5

I found code in libcurl that looks like:

const char *
curl_easy_strerror(CURLcode error)
{
  switch(error) {
  case CURLE_OK:
    return "No error";

  case CURLE_UNSUPPORTED_PROTOCOL:
    return "Unsupported protocol";
.....
}

As I know, if you want to return a pointer, you need to make sure the memory which the pointer point will not be changed or released. Why is it that this libcurl code works?

NewBee
  • 1,331
  • 12
  • 13
  • 2
    If you want to return a pointer, you need to make sure it will point to something valid after you return it. `malloc` is one way to do that, but hardly the only way. – Raymond Chen May 17 '19 at 03:26
  • 1
    Pointer to a static, global or as in this case a literal constant are also valid. – Clifford May 17 '19 at 05:36
  • The answer you selected is incorrect. @P_J_ provided you a correct answer in comments. – alinsoar May 17 '19 at 07:51
  • Thanks all, this question is duplicated. Add the answer is almost clear after so many useful discusstions. Sting literals is storaged at a special "readonly&static" zone at most time, of course this depends on platform. And the static part is certain(readonly is not certain). – NewBee May 17 '19 at 12:53

2 Answers2

10

Those string literals are placed in a static read-only section of the executable at compile time. They are separate from the heap or the stack. The function is simply returning a pointer that points to those strings.

Reference

The implementation of this is platform and compiler specific, but the C11 standard has a few relevant requirements on this in section 6.4.5.

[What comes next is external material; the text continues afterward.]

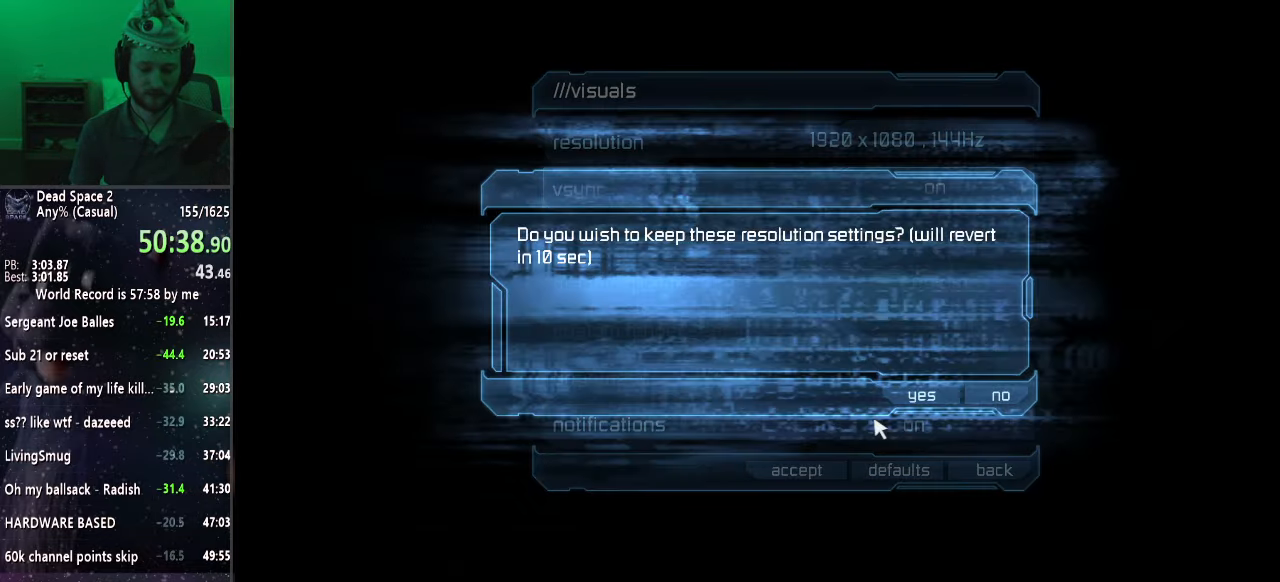
{"keys": [], "mouse": ["left"], "events": [[500, "mouse_left", "down"]]}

In translation phase 7, a byte or code of value zero is appended to each multibyte character sequence that results from a string literal or literals. The multibyte character sequence is then used to initialize an array of static storage duration and length just sufficient to contain the sequence.

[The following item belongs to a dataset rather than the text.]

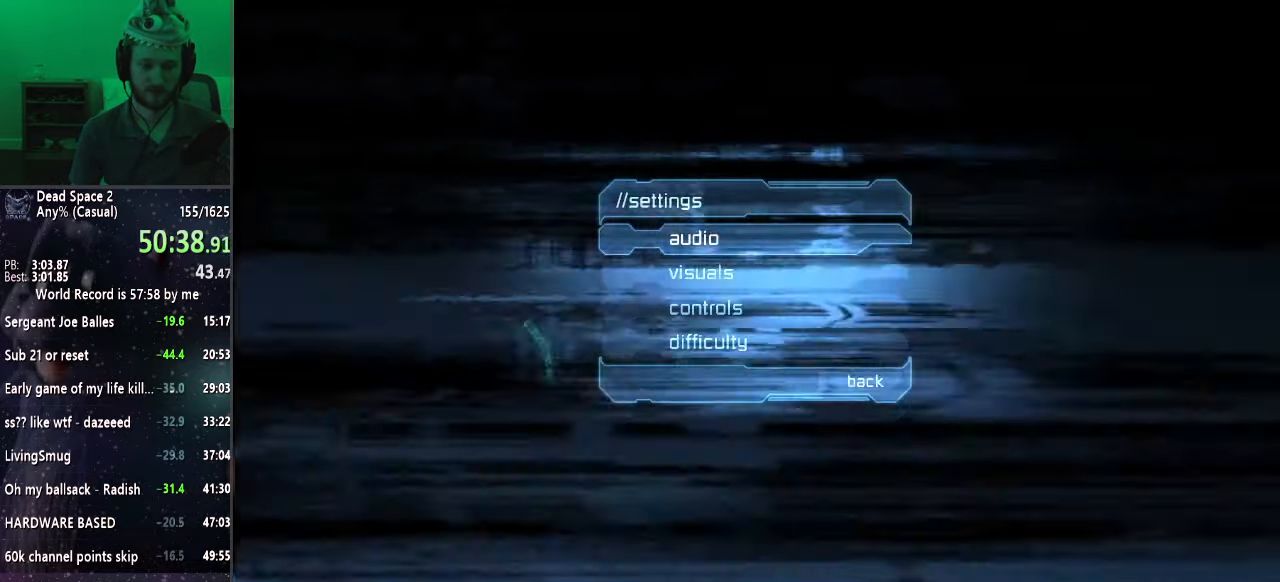
{"keys": [], "mouse": [], "events": [[83, "mouse_left", "up"], [183, "mouse_left", "down"], [283, "mouse_left", "up"], [333, "mouse_left", "down"], [417, "mouse_left", "up"]]}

So we know it must be stored in a static location at compile time.

If the program attempts to modify such an array, the behavior is undefined.

This tells us the data must be read-only.

Edit

Some people are complaining that this is incorrect, citing specific platforms or architectures. As noted above this is platform and compiler specific.

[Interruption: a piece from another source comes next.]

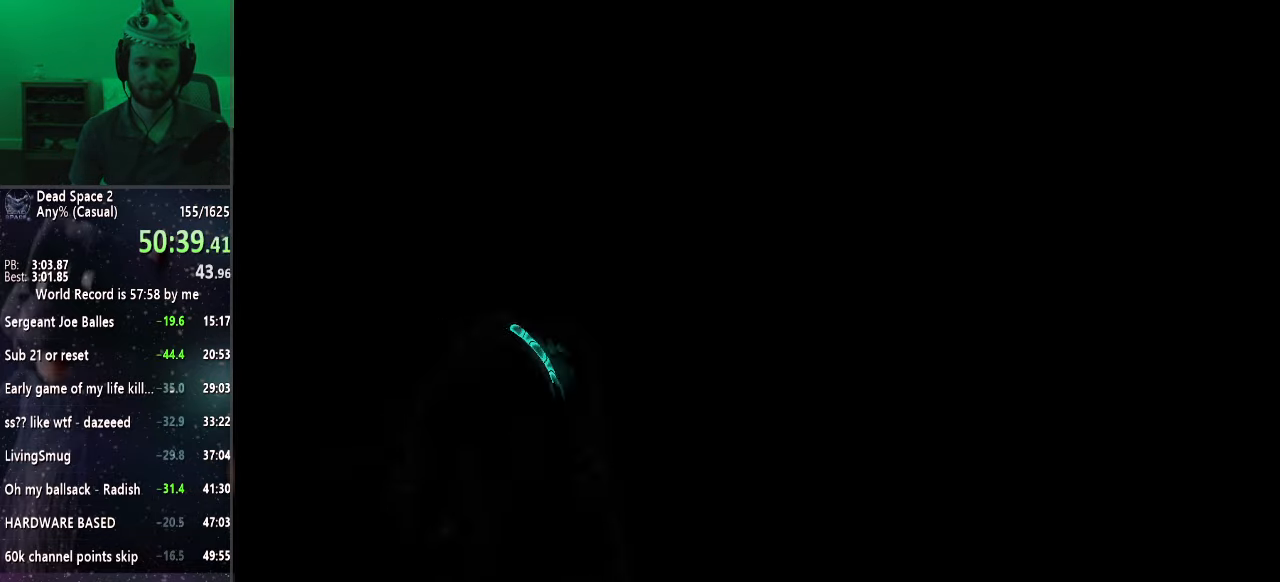
{"keys": [], "mouse": ["left"], "events": [[17, "mouse_left", "down"], [117, "mouse_left", "up"], [150, "mouse_left", "down"], [250, "mouse_left", "up"], [333, "mouse_left", "down"], [433, "mouse_left", "up"], [483, "mouse_left", "down"]]}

Some platforms, may not support read-only data, but the compiler will almost certainly try to prevent you from modifying it. Since the behavior is undefined, the intent is that you never do this, so for all intents and purposes the data is read-only.

In the context of the question, this answer is correct.

Community
  • 1
  • 1
cj.vaughter
  • 248
  • 2
  • 6
  • thanks, it seems c is just like java, string literals is special. – NewBee May 17 '19 at 03:37
  • Yeah most languages seem to have at least a few special behaviors for strings. – cj.vaughter May 17 '19 at 03:52
  • 1
    this is a very bad imprecise answer just repearing the myths about the string literal. string literals do not have to be placed in the RO memory and they do not have to be valid outside the scope they are used. any Harvard architecture computer will copy it first to the data memory. the popular example is the AVR family of the uCs. very popular family used for example in the Arduino boards. – 0___________ May 17 '19 at 07:08
  • 1
    the last sentence is also wrong. it only says that we cannot modify it. if we do modify it,the program behaviour is not defined. Nothing more. your quite naive interpretation of the standard document is wrong – 0___________ May 17 '19 at 07:12
  • your answer does not say explicitly that the ISO requires the string to be kept in a static zone of memory. – alinsoar May 17 '19 at 07:37
  • 2
    This answer is correct where it matters the most: static storage duration is guaranteed and user must treat literals as read-only. All section stuff and stack/heap stuff is implementation defined and not that relevant to answer actually. I would maybe use little different wording, but overall the answer is fine. – user694733 May 17 '19 at 10:48
  • @P__J__: The statement “they [string literals] do not have to be valid outside the scope they are used” is false. Per C 2018 6.4.5 6, the character sequence of a string literal “is then used to initialize an array of static storage duration”. It is this array that the string literal in code represents and whose address is returned by the function the question. As a static array, it is valid for the duration of program execution. – Eric Postpischil May 17 '19 at 12:06
  • @EricPostpischil it's the return of the hidden address operator that asks the string to be kept in static zone or some parameter of configuration of the linker/compiler, etc ? As I said in a comment, it can happen to have strings like char*a="string" and not to be captured by the `strings` program in linux. – alinsoar May 17 '19 at 12:08
  • @alinsoar: It is just the nature of string literals. A string literal in source code is, in effect, a static array of `char` (for plain character string literals; `wchar_t`, `char16_t`, or `char32_t` for wide string literals). – Eric Postpischil May 17 '19 at 12:11
  • @cj.vaughter your last statement is false, there are operating systems where the memory segments cannot be read-only as the system does not have such feature. – alinsoar May 17 '19 at 12:11
  • As I said in my answer, this is platform and compiler specific. Given the context of the question, it seemed appropriate to assume a Princeton architecture, and a Linux based operating system. – cj.vaughter May 17 '19 at 12:51
4

According to the C standard (6.4.5 String literals, paragraph 6), string literals have static storage duration:

a byte or code of value zero is appended to each multibyte character sequence that results from a string literal or literals. The multibyte character sequence is then used to initialize an array of static storage duration […]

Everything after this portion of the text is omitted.